Aufgaben:
**a.** Wie hat Johannes Postler laut seinem letzten Beitrag im folgenden Forenthread das Problem gelöst?
**b.** Nennen Sie alle Personen, die im folgenden Forenthread Beiträge verfasst haben.
**c.** Geben Sie aus dem folgenden Forenthread den Abschnitt von „was isses den“ bis einschließlich „probleme mehr ...“ wortgetreu wieder.

Vorliegender Textauszug:
# festplatte & CD funzen nicht



## Johannes Postler (13. Dezember 2002)

hi leute

hab n kleines problem. hab aus meinem alten computer alles rausgeschmissen was ich für den neuen zweck als öffentliche surfstation nicht notwendig ist. -> prozessor, graka, ram, festplatte, cd
er findet aber im BIOS weder festplatte noch cd. strom hab ich, festplatte funktionert(in anderem computer getestet). was soll ich machen. OS hab ich noch keins , soll ja auf die festplatte...
ärger mich seit heute mittag

*wahnsinnigwerd*

tirolausserfern


----------



## fasty (14. Dezember 2002)

was isses den für nen board ???
und was für kabel benutzt du um die platte und das cd-rom anzuschliessen ???

hatte nen ähnliches problem mit dem msi kt3 ultra 2:

hatte die festplatte an IDE1 mit nem UDMA kabel angeschlossen und das cd-rom an IDE2 mit nem normalen IDE kabel und das bios hatte sich auch geweigert beides zu erkennen. jetzt haben beide nen UDMA kabel und es gibt keine probleme mehr ...


----------



## Johannes Postler (14. Dezember 2002)

danke, werd morgen mal schauen, hab heute keine zeit mehr

tirolausserfern


----------



## znysk (15. Dezember 2002)

wenn beide an einem EIDE Kabel hängen, soltest du die HDD auf master und das CD-Rom auf Slave schalten. Die könnten beide auf master stehen, wenn die im alten an zwei EIDE Kabeln hingen.(is bei 2 Geräten sowieso effektiver: schnellerer Datentransfer da sie sich nicht gegenseitig an einem Kabel behindern ;-) )


----------



## Johannes Postler (20. Dezember 2002)

hi leute

das motherboard war im ar***. hab jetzt ein neues(altes) rein und jetzt passt alles.


----------

Material:
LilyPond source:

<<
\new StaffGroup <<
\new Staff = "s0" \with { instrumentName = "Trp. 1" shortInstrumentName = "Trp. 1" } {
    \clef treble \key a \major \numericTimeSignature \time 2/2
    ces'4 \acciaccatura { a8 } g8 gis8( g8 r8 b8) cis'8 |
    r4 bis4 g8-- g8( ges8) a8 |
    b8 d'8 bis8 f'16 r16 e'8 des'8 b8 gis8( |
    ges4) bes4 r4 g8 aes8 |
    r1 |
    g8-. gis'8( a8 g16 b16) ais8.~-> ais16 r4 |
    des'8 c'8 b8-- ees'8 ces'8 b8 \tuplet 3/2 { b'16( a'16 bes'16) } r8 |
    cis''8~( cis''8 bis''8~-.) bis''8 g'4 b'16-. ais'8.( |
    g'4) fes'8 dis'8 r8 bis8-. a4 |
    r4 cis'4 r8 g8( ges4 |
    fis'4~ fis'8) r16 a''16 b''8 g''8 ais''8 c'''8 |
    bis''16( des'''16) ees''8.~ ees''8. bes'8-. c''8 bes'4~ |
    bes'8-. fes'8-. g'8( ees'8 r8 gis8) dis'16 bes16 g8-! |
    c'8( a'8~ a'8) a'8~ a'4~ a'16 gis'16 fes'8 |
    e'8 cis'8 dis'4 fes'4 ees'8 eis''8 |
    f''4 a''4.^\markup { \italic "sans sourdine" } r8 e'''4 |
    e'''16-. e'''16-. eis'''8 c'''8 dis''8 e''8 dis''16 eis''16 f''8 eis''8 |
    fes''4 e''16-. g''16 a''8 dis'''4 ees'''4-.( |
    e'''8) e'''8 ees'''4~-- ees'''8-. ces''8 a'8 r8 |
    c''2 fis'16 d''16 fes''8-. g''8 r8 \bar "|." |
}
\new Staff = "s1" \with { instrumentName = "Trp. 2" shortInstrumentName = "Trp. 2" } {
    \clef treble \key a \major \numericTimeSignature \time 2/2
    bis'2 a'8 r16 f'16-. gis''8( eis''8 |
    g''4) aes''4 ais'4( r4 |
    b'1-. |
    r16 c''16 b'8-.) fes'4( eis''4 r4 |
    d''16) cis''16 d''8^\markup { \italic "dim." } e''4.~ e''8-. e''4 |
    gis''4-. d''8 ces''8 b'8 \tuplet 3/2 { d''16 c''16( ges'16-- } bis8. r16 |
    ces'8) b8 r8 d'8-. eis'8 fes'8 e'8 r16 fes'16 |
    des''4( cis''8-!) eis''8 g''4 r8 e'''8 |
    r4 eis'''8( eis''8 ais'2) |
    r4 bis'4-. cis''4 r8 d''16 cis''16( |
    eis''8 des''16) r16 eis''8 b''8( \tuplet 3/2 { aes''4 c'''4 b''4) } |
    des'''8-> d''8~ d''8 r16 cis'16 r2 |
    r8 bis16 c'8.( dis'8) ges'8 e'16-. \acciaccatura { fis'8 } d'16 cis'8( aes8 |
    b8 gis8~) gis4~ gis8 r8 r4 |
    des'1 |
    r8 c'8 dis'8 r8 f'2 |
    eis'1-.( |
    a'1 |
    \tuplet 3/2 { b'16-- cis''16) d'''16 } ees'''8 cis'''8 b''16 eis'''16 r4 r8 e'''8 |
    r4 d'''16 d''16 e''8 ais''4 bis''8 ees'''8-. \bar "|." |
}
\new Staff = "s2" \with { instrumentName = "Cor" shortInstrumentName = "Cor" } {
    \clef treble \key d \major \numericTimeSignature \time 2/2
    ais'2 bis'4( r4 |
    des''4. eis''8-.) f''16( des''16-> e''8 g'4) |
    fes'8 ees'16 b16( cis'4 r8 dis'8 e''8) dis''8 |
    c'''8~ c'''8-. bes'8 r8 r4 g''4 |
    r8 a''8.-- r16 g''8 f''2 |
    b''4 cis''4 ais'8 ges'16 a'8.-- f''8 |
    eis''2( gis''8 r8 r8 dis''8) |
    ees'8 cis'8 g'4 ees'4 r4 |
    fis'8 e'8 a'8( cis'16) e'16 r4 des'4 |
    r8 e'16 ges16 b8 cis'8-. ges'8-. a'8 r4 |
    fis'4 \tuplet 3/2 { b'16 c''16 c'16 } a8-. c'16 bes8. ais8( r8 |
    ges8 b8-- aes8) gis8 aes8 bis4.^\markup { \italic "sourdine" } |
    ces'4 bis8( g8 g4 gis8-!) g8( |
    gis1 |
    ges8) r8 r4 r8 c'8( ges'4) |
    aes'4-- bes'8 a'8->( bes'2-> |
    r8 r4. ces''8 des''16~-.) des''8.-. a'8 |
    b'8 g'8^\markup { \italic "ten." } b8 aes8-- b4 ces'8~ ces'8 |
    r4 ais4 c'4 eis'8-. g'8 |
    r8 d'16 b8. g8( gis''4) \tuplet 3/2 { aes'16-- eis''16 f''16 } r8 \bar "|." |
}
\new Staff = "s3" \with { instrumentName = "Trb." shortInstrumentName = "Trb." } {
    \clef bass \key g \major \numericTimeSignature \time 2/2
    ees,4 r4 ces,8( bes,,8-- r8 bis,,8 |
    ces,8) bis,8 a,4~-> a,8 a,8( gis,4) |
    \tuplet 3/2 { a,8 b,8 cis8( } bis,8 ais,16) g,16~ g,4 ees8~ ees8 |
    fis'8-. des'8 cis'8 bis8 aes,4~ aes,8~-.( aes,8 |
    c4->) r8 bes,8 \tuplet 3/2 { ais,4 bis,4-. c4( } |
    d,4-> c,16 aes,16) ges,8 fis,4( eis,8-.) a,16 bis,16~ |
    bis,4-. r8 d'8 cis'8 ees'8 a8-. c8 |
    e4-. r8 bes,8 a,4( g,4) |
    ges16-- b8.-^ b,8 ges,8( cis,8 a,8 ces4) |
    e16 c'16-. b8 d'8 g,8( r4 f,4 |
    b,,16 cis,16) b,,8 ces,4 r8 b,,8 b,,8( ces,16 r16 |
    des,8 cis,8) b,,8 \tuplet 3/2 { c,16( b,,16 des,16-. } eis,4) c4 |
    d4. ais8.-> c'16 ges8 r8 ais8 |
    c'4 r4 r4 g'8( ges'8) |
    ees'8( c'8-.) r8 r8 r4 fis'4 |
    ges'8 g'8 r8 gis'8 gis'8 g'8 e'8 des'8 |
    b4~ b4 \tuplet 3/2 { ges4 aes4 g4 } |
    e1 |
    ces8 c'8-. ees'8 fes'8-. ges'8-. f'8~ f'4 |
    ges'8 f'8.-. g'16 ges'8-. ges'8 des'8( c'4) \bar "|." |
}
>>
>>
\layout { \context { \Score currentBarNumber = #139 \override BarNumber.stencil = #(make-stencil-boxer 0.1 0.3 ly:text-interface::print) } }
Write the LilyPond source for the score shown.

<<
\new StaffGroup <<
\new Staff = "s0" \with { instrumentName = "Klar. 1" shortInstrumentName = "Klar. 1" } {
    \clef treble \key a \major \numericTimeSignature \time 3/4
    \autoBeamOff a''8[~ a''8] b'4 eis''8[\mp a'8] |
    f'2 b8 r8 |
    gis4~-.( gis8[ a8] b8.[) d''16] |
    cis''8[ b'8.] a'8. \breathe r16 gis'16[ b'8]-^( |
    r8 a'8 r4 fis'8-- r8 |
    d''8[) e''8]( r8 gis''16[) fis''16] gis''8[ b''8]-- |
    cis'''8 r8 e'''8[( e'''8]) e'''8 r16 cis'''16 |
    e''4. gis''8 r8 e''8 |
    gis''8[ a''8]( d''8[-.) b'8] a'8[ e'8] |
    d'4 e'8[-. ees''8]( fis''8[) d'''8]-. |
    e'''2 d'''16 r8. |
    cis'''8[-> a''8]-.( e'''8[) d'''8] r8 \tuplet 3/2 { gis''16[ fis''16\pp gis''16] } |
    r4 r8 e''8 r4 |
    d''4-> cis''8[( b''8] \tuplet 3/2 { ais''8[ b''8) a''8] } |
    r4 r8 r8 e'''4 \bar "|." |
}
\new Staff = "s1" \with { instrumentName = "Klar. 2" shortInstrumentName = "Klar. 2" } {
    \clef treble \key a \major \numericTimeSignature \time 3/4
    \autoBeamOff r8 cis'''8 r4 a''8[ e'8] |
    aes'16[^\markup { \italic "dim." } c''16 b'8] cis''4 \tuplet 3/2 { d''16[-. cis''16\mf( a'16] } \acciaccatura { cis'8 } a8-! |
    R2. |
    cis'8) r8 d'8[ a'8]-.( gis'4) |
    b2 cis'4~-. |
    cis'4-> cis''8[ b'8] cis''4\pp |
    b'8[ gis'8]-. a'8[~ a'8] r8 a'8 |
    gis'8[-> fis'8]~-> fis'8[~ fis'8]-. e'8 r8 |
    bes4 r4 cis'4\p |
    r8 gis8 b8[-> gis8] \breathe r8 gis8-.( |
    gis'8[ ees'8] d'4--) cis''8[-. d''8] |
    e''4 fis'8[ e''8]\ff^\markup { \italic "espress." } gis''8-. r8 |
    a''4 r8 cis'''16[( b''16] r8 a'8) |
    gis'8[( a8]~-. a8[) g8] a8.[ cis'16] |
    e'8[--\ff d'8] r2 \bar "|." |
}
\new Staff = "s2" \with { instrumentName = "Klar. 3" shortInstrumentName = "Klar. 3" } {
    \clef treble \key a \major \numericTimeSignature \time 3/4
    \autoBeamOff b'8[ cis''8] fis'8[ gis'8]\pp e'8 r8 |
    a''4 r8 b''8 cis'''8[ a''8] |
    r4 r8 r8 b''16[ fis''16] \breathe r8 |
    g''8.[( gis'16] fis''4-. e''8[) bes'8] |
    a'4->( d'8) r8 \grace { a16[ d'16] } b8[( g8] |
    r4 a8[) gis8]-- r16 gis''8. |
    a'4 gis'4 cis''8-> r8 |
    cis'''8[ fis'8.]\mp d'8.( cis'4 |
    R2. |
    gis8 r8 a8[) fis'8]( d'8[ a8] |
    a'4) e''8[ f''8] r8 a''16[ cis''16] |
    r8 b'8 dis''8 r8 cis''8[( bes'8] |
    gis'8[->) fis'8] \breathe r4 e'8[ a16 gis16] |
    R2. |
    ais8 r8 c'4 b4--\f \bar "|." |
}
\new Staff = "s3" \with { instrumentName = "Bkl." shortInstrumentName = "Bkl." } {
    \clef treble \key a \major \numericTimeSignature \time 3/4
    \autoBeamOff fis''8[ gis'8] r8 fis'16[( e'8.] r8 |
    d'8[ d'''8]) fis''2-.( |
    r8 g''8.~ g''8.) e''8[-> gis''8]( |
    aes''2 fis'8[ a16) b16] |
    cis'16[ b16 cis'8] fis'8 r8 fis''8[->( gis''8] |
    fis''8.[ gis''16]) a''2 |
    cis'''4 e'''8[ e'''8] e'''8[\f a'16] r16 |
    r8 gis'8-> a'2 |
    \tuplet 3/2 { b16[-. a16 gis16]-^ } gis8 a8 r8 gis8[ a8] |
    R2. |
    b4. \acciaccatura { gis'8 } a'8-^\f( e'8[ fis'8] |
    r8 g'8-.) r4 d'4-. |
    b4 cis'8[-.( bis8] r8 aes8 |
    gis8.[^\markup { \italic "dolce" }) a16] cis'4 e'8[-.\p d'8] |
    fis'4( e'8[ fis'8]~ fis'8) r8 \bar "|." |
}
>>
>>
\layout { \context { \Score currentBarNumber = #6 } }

Endergebnisse:
**a.** Er hat ein anderes (altes) Motherboard eingebaut, weil das bisherige defekt war.

**b.** Johannes Postler, fasty, znysk

**c.**
was isses den für nen board ???
und was für kabel benutzt du um die platte und das cd-rom anzuschliessen ???

hatte nen ähnliches problem mit dem msi kt3 ultra 2:

hatte die festplatte an IDE1 mit nem UDMA kabel angeschlossen und das cd-rom an IDE2 mit nem normalen IDE kabel und das bios hatte sich auch geweigert beides zu erkennen. jetzt haben beide nen UDMA kabel und es gibt keine probleme mehr ...